Sounds like you could have left her home and bought more rice for the starving natives if in fact the whole thing wasn't just a photo op.

Don't worry Frank. We won't judge you by the trashy company you sometimes keep.

For the record Frank(lin):-)

The RC Archbishop of New York’s salary is $23,500 a year plus room and board.

The Archbishop of Canterbury makes approximately $92,000 a year plus room and board.

Keep up the good work.

5 comments:

Anonymous said...

"Don't worry, Frank ... "

Who is Frank?

palakwele said...

What does "The Native people of Alaska have been fighting and fighting for generations to ensure rural communities thrive ..." etc, have to do with the stated topic of your post?

Dave said...

Thanks Mike..what a pant load Billy's son truly has become. Fundamentalists now write Billy off since his retreat from his son's rhetoric! They call Billy senile now for renouncing his former strident theology. Videos avail. of Billy on tv saying he was wrong all those years and now embraces a near universalistic theology. Good for him..never too late to see the light.

Mike McShea said...

Palakwele - I happened to run into the story of SP trashing the "Leaders" of these villages holding back their children from working in the Oil Fields etc.
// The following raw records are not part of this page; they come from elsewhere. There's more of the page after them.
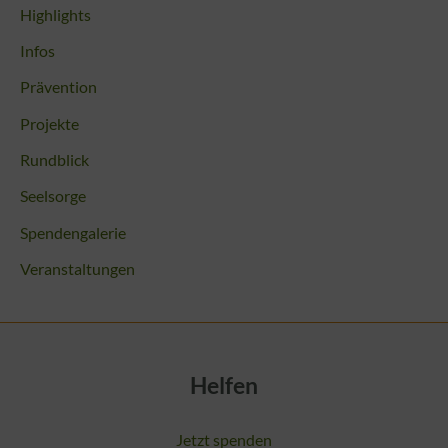
Highlights
Infos
Prävention
Projekte
Rundblick
Seelsorge
Spendengalerie
Veranstaltungen
Helfen
Jetzt spenden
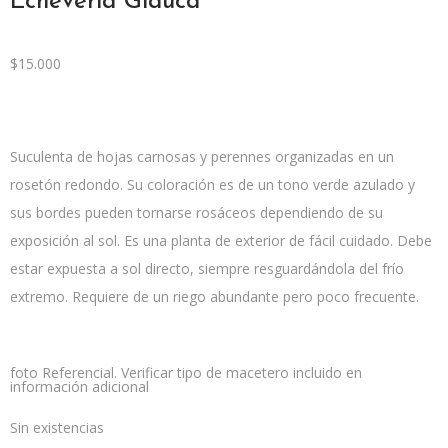
Echeveria Glauca
$
15.000
Suculenta de hojas carnosas y perennes organizadas en un
rosetón redondo. Su coloración es de un tono verde azulado y
sus bordes pueden tornarse rosáceos dependiendo de su
exposición al sol. Es una planta de exterior de fácil cuidado. Debe
estar expuesta a sol directo, siempre resguardándola del frío
extremo. Requiere de un riego abundante pero poco frecuente.
foto Referencial. Verificar tipo de macetero incluido en
información adicional
Sin existencias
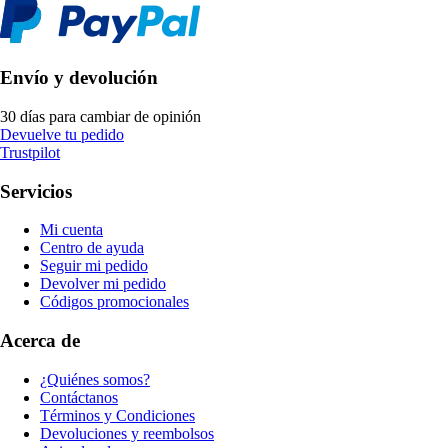
Envío y devolución
30 días para cambiar de opinión
Devuelve tu pedido
Trustpilot
Servicios
Mi cuenta
Centro de ayuda
Seguir mi pedido
Devolver mi pedido
Códigos promocionales
Acerca de
¿Quiénes somos?
Contáctanos
Términos y Condiciones
Devoluciones y reembolsos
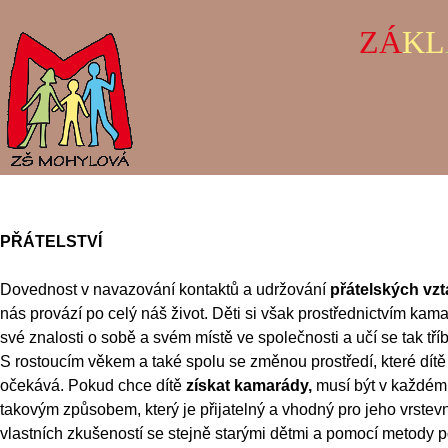
ZÁ
KL
PŘÁTELSTVÍ
Dovednost v navazování kontaktů a udržování
přátelských vz
nás provází po celý náš život. Děti si však prostřednictvím kama
své znalosti o sobě a svém místě ve společnosti a učí se tak tříb
S rostoucím věkem a také spolu se změnou prostředí, které dítě 
očekává. Pokud chce dítě
získat kamarády,
musí být v každém
takovým způsobem, který je přijatelný a vhodný pro jeho vrstevn
vlastních zkušeností se stejně starými dětmi a pomocí metody p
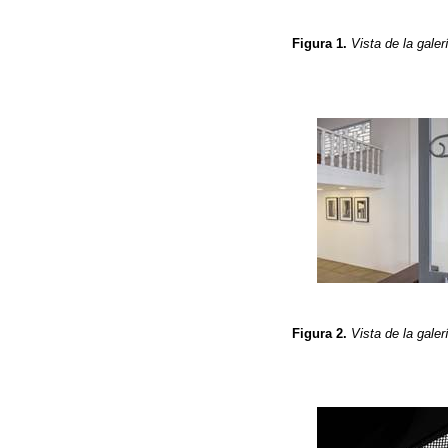
Figura 1.
Vista de la galer
Figura 2.
Vista de la galer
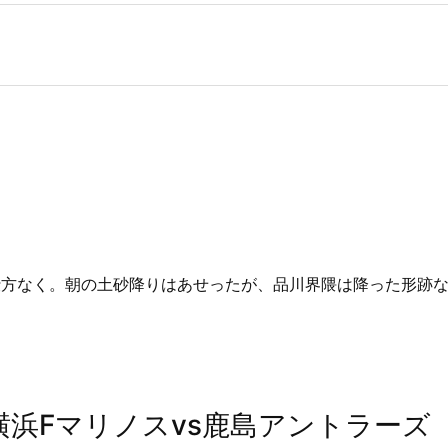
仕方なく。朝の土砂降りはあせったが、品川界隈は降った形跡
 横浜Fマリノスvs鹿島アントラーズ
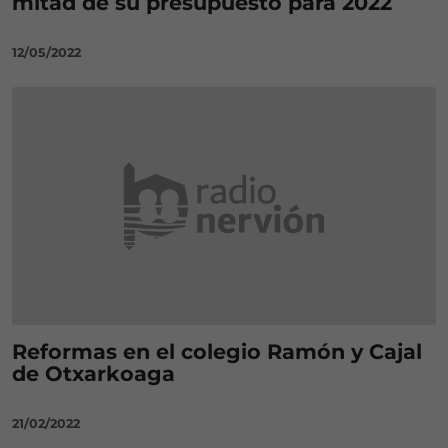
mitad de su presupuesto para 2022
12/05/2022
Reformas en el colegio Ramón y Cajal
de Otxarkoaga
21/02/2022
Franklin enabled her to go on that trip - probably to get the part time governor to commute from Wasilla to Anchorage to join the Graham entourage.

Franklin if he is in it for true christian charity could do it quietly instead of announcing to the whole world he has come to Alaska (bow your head) to waste charity funds on elected officals who think that any charity is wrong for "them".

Sylvia Dickey Smith said...

Interesting post. Odd how often people describe someone as being a 'good Christian'--with the resulting implication that not all are--

Personally, I don't see anything wrong with just the description of someone as 'good.' Of course, that's relative, too, huh?